Between accelerators.
Between racks.
Across large unified AI systems.
That is precisely the problem optical I/O is attempting to solve and the end-game for AI Photonics.
The Most Interesting Unanswered Question
The Goldman report successfully models:
Pluggables
Switch-CPO
Optical engines
External laser sources
Rack-level content
What Goldman does not yet model is the eventual transition to optical I/O at scale.
Questions remain:
When will hyperscalers deploy optical I/O?
How quickly can reliability be proven?
How will system architectures evolve?
How much optical content will be required at the compute layer?
The guess has been 2028-2030 with ramp start in 2027.
We have a model and a TAM for Goldman’s switch-CPO assumptions. For CPO they suggest approximately: 30–60 External light sources per rack. Which contributes to Goldman Sachs' projected $154 billion optical networking TAM.
However with Wiwynn and Ayar Labs Computex 2026 announcement we get the first glims of the total number of External light sources per rack in a CPO XPU/XPU architecture, which shows 512 units per rack.
Conclusion
The headline takeaway from Goldman’s report was a potential $154 billion optical networking market. After Computex 2026 takeaway may be something else. Goldman’s roadmap acknowledges a future where optics move beyond switches and become part of the compute fabric itself.
At Computex 2026, Wiwynn and Ayar Labs may have provided one of the clearest public demonstrations yet of what that future could look like.
The question is no longer:
Will optical networking become critical to AI infrastructure?
Goldman has already answered that.
The question now is:
How quickly will the industry move from only switch-centric CPO to also start using optical I/O?
This transition may ultimately define the next phase of AI networking, since the Wiwynn and Ayar Labs Computex 2026 announcement offers a first understanding of the total number of External light sources per rack in a CPO XPU/XPU architecture. If the SuperNova assembly count can be compared directly with Goldman’s ELS assumptions, the resulting light-source density would be materially higher (8-15x) than the switch-centric CPO architectures modeled today. Further work is needed to determine whether these metrics are directly comparable.

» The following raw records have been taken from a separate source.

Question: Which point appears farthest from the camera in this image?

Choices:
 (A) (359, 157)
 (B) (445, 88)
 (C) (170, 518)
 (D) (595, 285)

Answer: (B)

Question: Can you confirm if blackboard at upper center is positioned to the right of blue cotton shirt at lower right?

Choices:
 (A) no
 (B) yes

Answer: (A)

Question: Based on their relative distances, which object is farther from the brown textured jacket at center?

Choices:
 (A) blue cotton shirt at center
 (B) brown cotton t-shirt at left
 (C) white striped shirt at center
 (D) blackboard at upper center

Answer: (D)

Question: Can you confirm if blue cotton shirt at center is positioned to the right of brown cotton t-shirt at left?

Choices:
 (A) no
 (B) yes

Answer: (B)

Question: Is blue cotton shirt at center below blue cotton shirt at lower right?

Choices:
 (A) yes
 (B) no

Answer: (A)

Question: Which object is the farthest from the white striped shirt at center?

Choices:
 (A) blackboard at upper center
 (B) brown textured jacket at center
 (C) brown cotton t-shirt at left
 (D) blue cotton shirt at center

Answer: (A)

This would be replacing old copper NVLink type solutions and hence will be a 100% add-on to the current TAM.
Interestingly, this possibility aligns with NVIDIA's recent expansion of the NVLink Fusion ecosystem, which now includes optical-interconnect specialists such as Ayar Labs, LightMatter. While NVIDIA has not publicly disclosed its long-term Optical I/O roadmap, the ecosystem being assembled today appears increasingly consistent with the type of "CPO with XPU" architecture Goldman identified but could not yet model.

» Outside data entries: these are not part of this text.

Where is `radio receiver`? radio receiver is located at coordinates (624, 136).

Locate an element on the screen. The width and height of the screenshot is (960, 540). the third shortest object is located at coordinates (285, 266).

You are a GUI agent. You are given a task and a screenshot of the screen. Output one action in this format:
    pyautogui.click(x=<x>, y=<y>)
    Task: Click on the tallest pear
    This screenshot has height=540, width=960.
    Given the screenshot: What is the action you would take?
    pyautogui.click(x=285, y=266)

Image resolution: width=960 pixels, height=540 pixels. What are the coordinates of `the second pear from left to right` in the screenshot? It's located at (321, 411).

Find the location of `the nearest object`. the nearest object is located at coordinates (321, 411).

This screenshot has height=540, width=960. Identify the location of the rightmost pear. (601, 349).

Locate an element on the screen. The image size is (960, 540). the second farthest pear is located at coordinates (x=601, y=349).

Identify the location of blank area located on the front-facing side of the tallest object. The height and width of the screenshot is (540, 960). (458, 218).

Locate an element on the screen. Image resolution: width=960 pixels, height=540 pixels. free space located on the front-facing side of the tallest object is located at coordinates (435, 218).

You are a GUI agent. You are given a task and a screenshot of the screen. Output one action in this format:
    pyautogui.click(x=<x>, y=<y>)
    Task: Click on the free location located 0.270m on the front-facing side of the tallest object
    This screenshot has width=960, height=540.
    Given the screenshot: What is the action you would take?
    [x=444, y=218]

Goldman explicitly models the transition from pluggables to switch-centric CPO. Computex 2026 may have shown the industry's first glimpse of what comes next: Optical I/O at the compute layer. The question is no longer whether optics will become critical to AI infrastructure. The question is how quickly optics move from the switch to the accelerator itself.
Anders Storm
Disclosure: This analysis is for informational purposes only and does not constitute investment advice.
The author has positions in stocks that might be related to companies in this article Sivers, GlobalFoundries. Readers are highly recommended to conduct their own due diligence on any investment.






Great piece, TYVM for insightful analysis.
Thanks for sharing the insights! Good articles like this stimulate a lot of thoughts and resonate with the readers. Before, the market predictions were based on "how to build highways." A new question emerges: "Should we let everyone drive a Ferrari?" I can only imagine that the capex will be unbounded. The extent depends on how much the computing and transmission are bottlenecked on rack-level and how much hyperscalers are willing to invest.